PROBLEMS TO WORK ON:
• A. In the apprenticeship passage, what average length is given for becoming a qualified professional in the EFTA States?
• B. Please carry on the apprenticeship passage from its final line.

PASSAGE:
He concedes, too, that the quality of
apprenticeship can vary from one
master to another, and thinks that
apprentices should seek to change
masters if they feel that they are not
getting sufficient attention and
experience, though he recognises that
it is not an easy thing to do in a
climate where apprenticeships are not
that easy to come by. He rejects
criticism that the system is too
lengthy. "We are not particularly out
of line here with the length it takes
in other countries to become a
qualified professional. In the EFTA
States, for example, the average is 11
years, in Finland and Iceland it is
eight."
One aspect which he thinks is
extremely difficult for apprentices is
the lack of state assistance for third
and fourth level students. "At least
at third level the cost is less because
the State intervenes and subsidises
the fees' charged by third-level
colleges" but he is "acutely
conscious" of the lack of grant
funding for students in the Law
School and says that the Society is
lobbying for a change in criteria for
grants.
Pat O'Connor says he is aware of a
view that the Law School is not
doing enough to train young
professionals in how to manage the
business sides of their practices, and
accepts that, perhaps, more needs to
be done in this area - but it would
inevitably mean an increase in
expense to students, as more
teaching hours and more course
materials would have to be paid for.
There is another remedy he thinks:
"Masters must allow apprentices
more exposure to the management
side of the practice, masters
traditionally have not (maybe for
good reason!) let apprentices see this
aspect of the practice." Continuing
Legal Education also has a role to
play and he welcomes the plans to
place increased emphasis on
providing management courses for
practitioners.
Pat O'Connor is unenthusiastic
about alternative models to the
current apprenticeship system. The
suggestion, for example, of an
intensive one year long course in the
Law School, would, he believes,
merely defer the essential gaining of
practical experience until after
admission "You cannot just bring
someone in and grill them in an
intensive but purely theoretical way.

Named joint positions
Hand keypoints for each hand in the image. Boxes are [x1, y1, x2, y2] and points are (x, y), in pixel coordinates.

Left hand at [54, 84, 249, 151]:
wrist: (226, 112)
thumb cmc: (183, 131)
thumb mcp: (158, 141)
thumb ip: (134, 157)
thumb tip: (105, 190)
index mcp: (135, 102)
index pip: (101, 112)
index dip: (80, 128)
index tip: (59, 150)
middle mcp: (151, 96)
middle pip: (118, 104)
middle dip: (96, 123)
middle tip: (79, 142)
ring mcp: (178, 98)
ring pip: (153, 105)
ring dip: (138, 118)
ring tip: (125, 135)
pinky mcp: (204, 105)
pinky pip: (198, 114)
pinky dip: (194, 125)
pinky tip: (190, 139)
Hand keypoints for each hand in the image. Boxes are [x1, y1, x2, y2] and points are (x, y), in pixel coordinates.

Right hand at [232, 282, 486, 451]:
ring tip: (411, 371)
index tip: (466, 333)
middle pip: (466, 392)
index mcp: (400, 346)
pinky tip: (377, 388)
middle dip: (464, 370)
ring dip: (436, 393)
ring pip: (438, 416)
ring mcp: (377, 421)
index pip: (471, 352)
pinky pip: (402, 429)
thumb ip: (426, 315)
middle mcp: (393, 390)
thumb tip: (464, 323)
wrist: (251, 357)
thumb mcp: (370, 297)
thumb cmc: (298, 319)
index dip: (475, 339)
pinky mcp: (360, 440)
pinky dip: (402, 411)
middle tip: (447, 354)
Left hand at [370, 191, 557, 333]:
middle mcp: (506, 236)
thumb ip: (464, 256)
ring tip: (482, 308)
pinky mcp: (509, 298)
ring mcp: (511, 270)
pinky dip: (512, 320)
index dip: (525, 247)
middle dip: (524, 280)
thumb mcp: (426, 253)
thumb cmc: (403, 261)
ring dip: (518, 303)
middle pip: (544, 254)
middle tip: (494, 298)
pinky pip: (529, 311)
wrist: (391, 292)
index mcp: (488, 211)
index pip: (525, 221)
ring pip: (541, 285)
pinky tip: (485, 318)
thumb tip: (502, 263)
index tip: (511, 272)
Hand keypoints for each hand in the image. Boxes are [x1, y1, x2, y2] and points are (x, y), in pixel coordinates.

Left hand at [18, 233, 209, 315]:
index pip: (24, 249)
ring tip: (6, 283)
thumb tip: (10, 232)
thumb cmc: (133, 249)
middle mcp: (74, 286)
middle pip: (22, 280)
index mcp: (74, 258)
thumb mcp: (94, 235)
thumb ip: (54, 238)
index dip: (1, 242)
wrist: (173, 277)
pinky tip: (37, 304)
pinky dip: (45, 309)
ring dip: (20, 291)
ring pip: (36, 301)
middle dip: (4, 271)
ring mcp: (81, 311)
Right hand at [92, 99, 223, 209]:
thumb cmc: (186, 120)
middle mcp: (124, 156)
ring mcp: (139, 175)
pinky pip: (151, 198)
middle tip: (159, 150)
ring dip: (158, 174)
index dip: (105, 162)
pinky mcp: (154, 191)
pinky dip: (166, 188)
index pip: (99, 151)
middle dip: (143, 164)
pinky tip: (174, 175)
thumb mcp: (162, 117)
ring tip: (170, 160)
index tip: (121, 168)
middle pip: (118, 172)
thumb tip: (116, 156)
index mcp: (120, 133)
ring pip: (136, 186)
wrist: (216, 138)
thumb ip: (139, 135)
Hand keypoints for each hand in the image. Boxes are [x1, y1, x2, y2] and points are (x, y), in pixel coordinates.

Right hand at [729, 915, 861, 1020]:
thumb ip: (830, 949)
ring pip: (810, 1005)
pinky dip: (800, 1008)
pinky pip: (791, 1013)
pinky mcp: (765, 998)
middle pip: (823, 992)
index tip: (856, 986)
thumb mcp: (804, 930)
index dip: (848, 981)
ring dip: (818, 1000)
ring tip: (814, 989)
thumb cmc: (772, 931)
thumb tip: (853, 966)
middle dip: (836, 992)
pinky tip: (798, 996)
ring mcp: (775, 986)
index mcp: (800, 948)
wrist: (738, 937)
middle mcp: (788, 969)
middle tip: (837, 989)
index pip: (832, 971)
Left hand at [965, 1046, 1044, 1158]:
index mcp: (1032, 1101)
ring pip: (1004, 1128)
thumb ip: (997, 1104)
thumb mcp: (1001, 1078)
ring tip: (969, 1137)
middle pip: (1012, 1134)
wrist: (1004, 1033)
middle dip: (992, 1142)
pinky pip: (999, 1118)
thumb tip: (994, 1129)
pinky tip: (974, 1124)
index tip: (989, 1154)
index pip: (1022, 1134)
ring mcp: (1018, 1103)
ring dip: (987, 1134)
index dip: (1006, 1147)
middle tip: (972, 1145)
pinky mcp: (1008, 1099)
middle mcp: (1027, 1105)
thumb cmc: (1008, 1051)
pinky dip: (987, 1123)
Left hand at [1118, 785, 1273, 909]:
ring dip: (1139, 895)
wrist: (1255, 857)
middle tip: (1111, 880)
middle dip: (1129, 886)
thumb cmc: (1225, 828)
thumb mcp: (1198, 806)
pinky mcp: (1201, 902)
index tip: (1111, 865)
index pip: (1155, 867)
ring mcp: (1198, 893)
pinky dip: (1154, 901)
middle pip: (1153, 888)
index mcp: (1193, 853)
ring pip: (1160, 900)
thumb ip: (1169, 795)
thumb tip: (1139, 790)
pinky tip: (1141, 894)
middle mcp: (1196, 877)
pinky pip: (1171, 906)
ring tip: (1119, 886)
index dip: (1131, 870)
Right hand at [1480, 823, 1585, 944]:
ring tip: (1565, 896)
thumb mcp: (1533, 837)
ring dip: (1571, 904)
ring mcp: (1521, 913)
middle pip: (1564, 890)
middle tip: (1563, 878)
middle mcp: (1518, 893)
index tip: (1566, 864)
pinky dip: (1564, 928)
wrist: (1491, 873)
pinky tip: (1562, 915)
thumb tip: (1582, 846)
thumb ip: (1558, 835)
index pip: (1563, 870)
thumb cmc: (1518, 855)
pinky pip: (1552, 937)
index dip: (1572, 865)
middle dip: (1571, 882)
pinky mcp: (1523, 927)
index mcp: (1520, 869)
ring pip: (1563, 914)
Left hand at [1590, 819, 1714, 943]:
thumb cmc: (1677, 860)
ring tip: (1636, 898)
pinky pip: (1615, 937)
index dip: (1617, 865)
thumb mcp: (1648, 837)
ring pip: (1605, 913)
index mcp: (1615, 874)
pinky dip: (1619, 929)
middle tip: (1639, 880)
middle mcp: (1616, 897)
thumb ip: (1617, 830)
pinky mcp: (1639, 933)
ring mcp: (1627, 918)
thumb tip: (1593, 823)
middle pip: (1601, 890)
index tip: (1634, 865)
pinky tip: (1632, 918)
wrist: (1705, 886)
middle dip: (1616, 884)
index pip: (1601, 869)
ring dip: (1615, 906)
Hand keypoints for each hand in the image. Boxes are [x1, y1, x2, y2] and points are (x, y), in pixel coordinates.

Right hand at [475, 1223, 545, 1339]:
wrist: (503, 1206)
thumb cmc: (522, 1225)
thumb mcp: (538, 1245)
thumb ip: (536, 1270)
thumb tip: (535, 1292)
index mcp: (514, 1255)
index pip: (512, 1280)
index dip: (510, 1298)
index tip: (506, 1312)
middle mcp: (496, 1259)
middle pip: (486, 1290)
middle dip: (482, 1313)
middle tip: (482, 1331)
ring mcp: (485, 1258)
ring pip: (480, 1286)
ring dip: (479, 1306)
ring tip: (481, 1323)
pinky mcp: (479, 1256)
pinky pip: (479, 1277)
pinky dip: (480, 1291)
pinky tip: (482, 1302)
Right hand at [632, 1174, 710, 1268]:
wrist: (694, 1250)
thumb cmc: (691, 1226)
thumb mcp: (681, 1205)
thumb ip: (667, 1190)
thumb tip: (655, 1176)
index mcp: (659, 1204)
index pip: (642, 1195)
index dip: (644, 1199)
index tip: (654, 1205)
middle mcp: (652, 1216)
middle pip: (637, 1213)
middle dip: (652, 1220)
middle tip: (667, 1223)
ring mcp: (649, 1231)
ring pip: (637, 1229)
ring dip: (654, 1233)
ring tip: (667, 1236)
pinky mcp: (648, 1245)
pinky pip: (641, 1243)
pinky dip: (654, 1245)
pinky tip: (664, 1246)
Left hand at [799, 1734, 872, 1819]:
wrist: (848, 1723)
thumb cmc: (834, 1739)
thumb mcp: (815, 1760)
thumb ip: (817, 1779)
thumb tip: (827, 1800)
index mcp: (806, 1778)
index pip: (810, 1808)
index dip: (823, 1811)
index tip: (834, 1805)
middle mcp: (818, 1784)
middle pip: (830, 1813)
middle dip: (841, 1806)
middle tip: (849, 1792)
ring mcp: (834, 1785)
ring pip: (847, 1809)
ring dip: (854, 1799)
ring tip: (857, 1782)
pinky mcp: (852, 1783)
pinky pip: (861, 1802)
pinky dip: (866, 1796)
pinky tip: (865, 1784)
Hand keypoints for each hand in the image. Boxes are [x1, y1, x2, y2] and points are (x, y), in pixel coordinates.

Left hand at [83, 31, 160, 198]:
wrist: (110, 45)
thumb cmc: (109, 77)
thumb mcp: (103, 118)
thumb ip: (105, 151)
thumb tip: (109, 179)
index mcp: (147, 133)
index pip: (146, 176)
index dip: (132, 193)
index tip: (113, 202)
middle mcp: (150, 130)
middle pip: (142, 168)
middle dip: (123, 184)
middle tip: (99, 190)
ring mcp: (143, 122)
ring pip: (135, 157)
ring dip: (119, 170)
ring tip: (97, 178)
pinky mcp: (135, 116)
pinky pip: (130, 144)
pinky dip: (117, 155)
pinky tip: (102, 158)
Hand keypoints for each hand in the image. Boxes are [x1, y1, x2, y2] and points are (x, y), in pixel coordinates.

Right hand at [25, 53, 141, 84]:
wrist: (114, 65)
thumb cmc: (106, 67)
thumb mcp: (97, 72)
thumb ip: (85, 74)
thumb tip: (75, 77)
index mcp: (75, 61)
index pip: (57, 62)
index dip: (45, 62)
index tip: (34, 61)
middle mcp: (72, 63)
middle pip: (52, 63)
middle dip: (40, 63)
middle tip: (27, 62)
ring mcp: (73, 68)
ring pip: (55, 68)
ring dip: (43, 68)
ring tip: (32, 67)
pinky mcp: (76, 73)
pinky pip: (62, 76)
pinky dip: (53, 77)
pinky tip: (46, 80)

ANSWERS GIVEN:
• A. 11 years

• B.
Practical experience is essential
during the training period; otherwise,
you would have to allow for a period
after being admitted to the Roll."
"You cannot just bring someone
in and grill them in an intensive
but purely theoretical way.
Practical experience is essential."
In the current climate he is aware
that commenting on the right of
newly qualified solicitors to set up in
sole practice is a sensitive matter,
and prefaces his comments by saying
that the sole practitioner is the
'heart and soul' of the profession.
But, given the enormous increase in
numbers in the profession and the
need to maintain standards, "the
Society must be vigilant about whom
it licenses to practise, and must,
subsequent to admission to the Roll,
enquire whether someone wishing to
set up on their own has sufficient
skills to run the business side of a
practice. This might be by requiring
a mandatory amount of CLE on
these matters, or, perhaps, requiring
that someone would have acquired a
certain amount of experience in a
firm after admission before they
could practise on their own.
However, I would be totally opposed
to a general prohibition, because
that would militate against many
good, newly qualified solicitors who
would be perfectly well able to
manage on their own from day one."
Irish
He pleads, as a lover of the Irish
language, to be given space to air his
deep conviction that it is wrong in
principle for the Government to
insist that solicitors should be
competent and proficient in the Irish
language. Under S 40 of the 1954
(Solicitors) Act, students are obliged
to sit two Irish examinations yet the
numbers who fail them are neglible.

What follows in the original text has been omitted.